Saturday, February 11, 2006
Limping home from AAHPM; PAS; New readers; PC-FACS
I'm back home in a snowy Milwaukee from a drizzly Nashville & my inbox in overflowing with abstracts which I'll be slogging through in the next week. Nashville was good. Besides meeting many, many people my favorite part of the conference was Linda Ganzini's talk on who chooses physician assisted suicide in Oregon. The answers were not shocking, and were in line with the Dutch euthanasia experience (to a large extent): people who choose PAS do so out of a fear of loss of control, not from actual suffering from physical symptoms, intractable pain, etc. I was particularly struck by something Dr. Ganzini said (I'm completely paraphrasing here):
'During interviews with these patients, they would often comment how they couldn't stand the idea of being a burden to their families. Family members in the room would inevitably pipe in with "We've told him a hundred times that she's not going to be a burden but she won't believe us." These patients are unable to accept that the process of dying--of becoming disabled and dependent as they head towards death--and of being cared for through this by family, could be a meaningful, valuable experience.'
Brilliant. I was struck while listening to this, though, about how different the media rhetoric about PAS is from the reality. Even just last month, after the Supreme Court decision, when I was reading the newspaper and listening to the NPR coverage about the decision, I noticed that PAS is discussed in public by its advocates as an important option for those who are suffering terribly from a terminal illness. That is technically true but misleading. For most people that would mean intractable suffering from intractable physical symptoms (pain, dyspnea, etc.). The reality is 'intractable suffering' from a fear of losing control at the end of life (or however you want to put it), not physical symptoms. The problem here is that the subtext to all of this is a perpetuation of the myth that intractable physical suffering is common/to-be-expected at the end of life and that PAS is 'needed' as an option to solve this. Stated otherwise: good hospice care and expert palliative care fails fails frequently enough to relieve physical symptoms that PAS is a 'needed' alternative. Perpetuating this myth helps no one. Additionally, I wonder if it would not serve the interests of PAS advocates if this 'news' came out; that people choosing PAS are doing it out of reasons of control, not symptoms. Perhaps not, perhaps most people get the whole "death with dignity = control at any cost" business.

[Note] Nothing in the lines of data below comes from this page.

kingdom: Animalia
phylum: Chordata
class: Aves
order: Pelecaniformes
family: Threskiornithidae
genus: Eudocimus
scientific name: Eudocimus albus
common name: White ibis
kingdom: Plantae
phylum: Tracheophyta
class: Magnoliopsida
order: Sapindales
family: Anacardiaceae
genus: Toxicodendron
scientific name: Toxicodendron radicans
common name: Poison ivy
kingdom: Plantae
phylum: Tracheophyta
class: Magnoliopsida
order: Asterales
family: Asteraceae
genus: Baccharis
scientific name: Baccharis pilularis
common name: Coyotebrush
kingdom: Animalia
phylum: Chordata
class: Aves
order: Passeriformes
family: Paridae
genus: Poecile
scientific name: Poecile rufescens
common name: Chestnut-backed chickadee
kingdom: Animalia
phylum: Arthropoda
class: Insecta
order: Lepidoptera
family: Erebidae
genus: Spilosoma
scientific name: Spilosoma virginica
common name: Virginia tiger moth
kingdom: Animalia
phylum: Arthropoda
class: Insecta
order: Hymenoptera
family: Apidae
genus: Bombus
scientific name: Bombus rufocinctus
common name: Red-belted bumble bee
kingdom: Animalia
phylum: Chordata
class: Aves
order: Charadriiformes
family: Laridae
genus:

Enough of that. Except one more thing: Ganzini stated that, to her knowledge, no African-Americans or Hispanic patients had 'taken advantage' of Oregon's PAS system. That's interesting.
There were of course many other great sessions & posters. Maggots for wound care, that sort of stuff. There was lots of talk about the transition from the ABHPM to the ABMS but I'll refer you to those sites and AAHPM's about that.
The well-organized, Christian-Sinclair-spear-headed Pallimed get-the-word-out-campaign seemed to be a success and we officially welcome any new readers to the blog--we hope you get something from it. If not, leave angry comments. That is not a joke, we want to blog to be valuable to our readers (within the purview of the mission statement mentioned up above on the webpage); so if it's not living up to that let us know.
Perhaps as a response to the Pallimed campaign Christian and I were asked a question about the difference between Pallimed and PC-FACS (the new one is out by the way ). As I've said before on this blog, PC-FACS is clearly a project after our own hearts. PC-FACS are peer reviewed critical summaries of important new pall-care-relevant literature. There's a process to them, and they are written and edited with an eye to concise interpretation--focused on relevance--for practicing palliative care practitioners (much like the ACP Journal Club or the Journal Watch publications). Pallimed is an informal, idiosyncratic, (but hopefully a mostly critical) gloss of what is these days the deluge of palliative-care-related publications coming from all quarters of the academe. We review whatever tickles our fancy, including completely clinically irrelevant articles about gum chewing and pain. Our goal, and this is perhaps the fundamental distinction between the goals of Pallimed and PC FACS, is that we want Pallimed to be a forum for discussion about pall-care-related literature as it comes out. Many of us have our professional list-servs, and the Growth House and Palliative Drugs clinical forums for clinical questions; but to my knowledge there's no forum to discuss new literature. Are we succeeding at this? Not particularly. We've (I've) sort of had a 'if you build it they will come' attitude to the blog but that hasn't worked very well; thus the outreach campaigns, etc.
Ok. Enough meta. I promise the days of self-absorbed, bloggerly reflection are over. We shall get back to the business of blogging articles. But do, if you wish, leave comments, send emails, challenge, suggest, amplify, and put us in our places.